Several conditions make resuscitation more likely. Premature birth is one of the biggest risk factors, because the lungs may not be developed enough to inflate easily. Other common triggers include prolonged or complicated labor, umbilical cord problems (like a cord wrapped tightly around the neck), placental issues that reduce blood flow, infections, and certain birth defects. In many cases, the medical team knows ahead of time that a baby is at higher risk and has additional trained personnel standing by in the delivery room.

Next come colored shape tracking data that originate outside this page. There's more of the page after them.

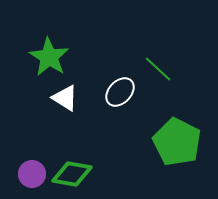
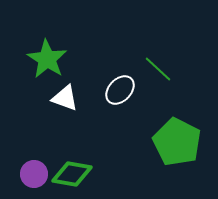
green star: moved 2 px left, 2 px down
white ellipse: moved 2 px up
white triangle: rotated 12 degrees counterclockwise
purple circle: moved 2 px right
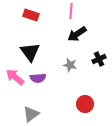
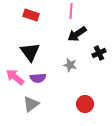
black cross: moved 6 px up
gray triangle: moved 10 px up
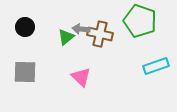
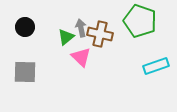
gray arrow: moved 1 px up; rotated 72 degrees clockwise
pink triangle: moved 20 px up
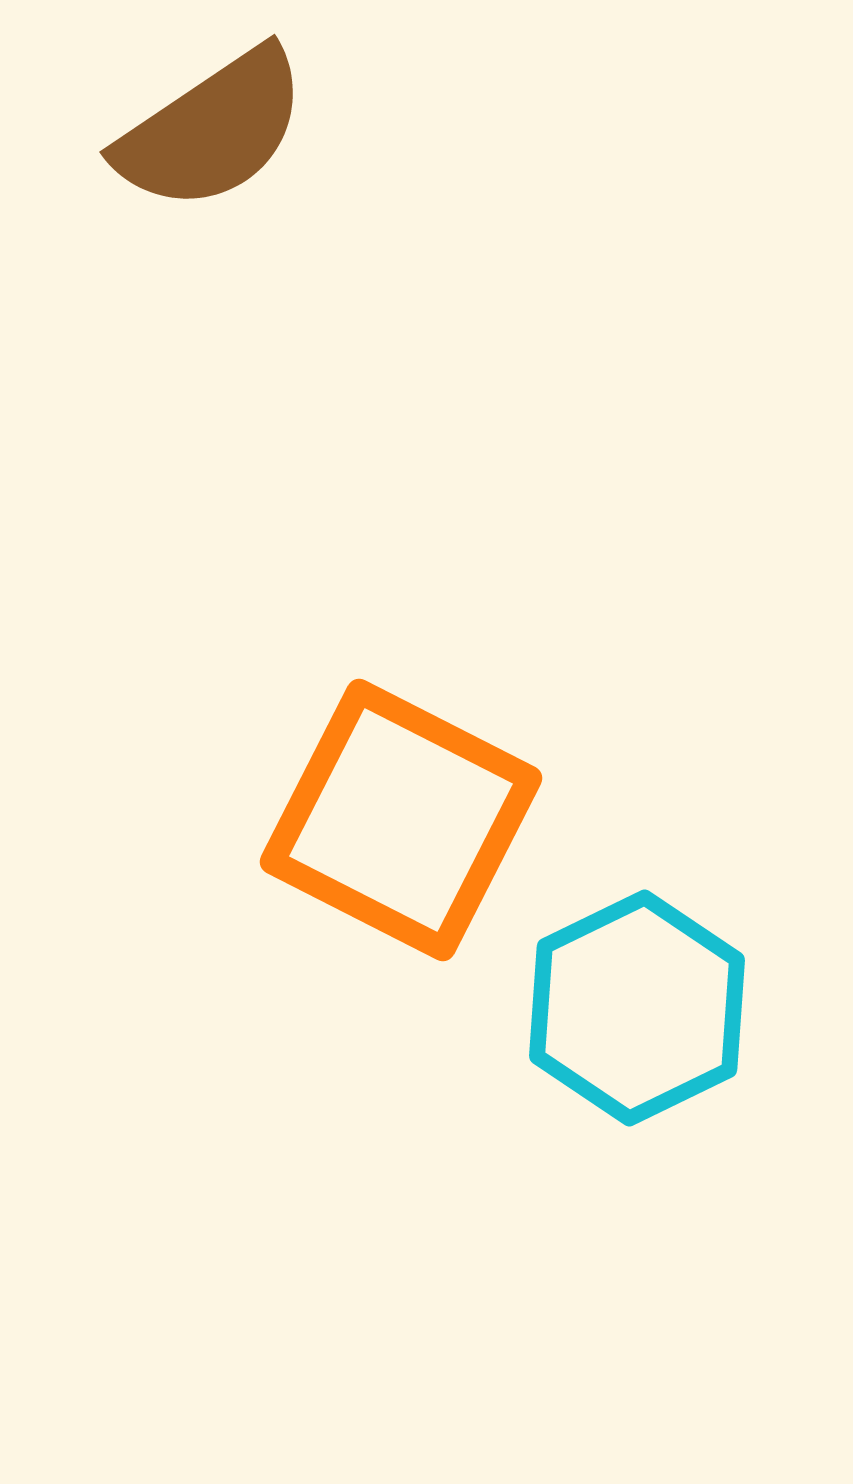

Some resuscitations, though, are completely unexpected. That’s why guidelines call for at least one person skilled in newborn ventilation to be present at every birth, regardless of how low-risk the pregnancy appears.

How the Process Escalates

Neonatal resuscitation follows a deliberate staircase pattern. Each step is tried for a set period before moving to the next, and most babies respond early in the sequence. The progression looks like this:

  • Warmth, drying, stimulation (first 30 seconds): enough for the majority of newborns who just need a little encouragement.
  • Positive pressure ventilation (by 60 seconds): the critical intervention for babies who aren’t breathing or whose heart rate is below 100.
  • Chest compressions (after 30 seconds of effective ventilation): added only if the heart rate stays below 60 despite good lung inflation.
  • Epinephrine (after 60 seconds of compressions): reserved for the small number of babies whose hearts don’t respond to ventilation and compressions together.

At every stage, the team reassesses. A baby whose heart rate climbs above 100 and who starts breathing on their own can be moved to routine care at any point in the sequence.

Temperature Control Throughout

Keeping the baby warm is not a minor detail. It’s woven into every step of resuscitation. Newborns lose heat rapidly, and hypothermia increases oxygen demand, making an already struggling baby work harder. The resuscitation happens under a radiant warmer, wet linens are removed immediately, and for very premature babies, plastic wrapping is often used to prevent heat loss through evaporation. Current guidelines emphasize thermoregulation as one of the core goals alongside breathing and heart rate.

The Role of Trained Teams

Neonatal resuscitation is a team effort that depends on preparation and practice. The Neonatal Resuscitation Program (NRP), developed by the American Heart Association and the American Academy of Pediatrics, is the standard training framework used in hospitals across the United States and many other countries. The most recent international consensus, published in 2025 by the International Liaison Committee on Resuscitation, reviewed evidence across 40 clinical questions covering every part of the resuscitation algorithm.

What makes neonatal resuscitation distinct from resuscitating older children or adults is the focus on the lungs rather than the heart. In adults, cardiac arrest is usually a heart problem first. In newborns, it’s almost always a breathing problem first. Get air into the lungs, and the heart typically follows. That single principle drives the entire approach: ventilation is the priority, and everything else is support for when ventilation alone isn’t enough.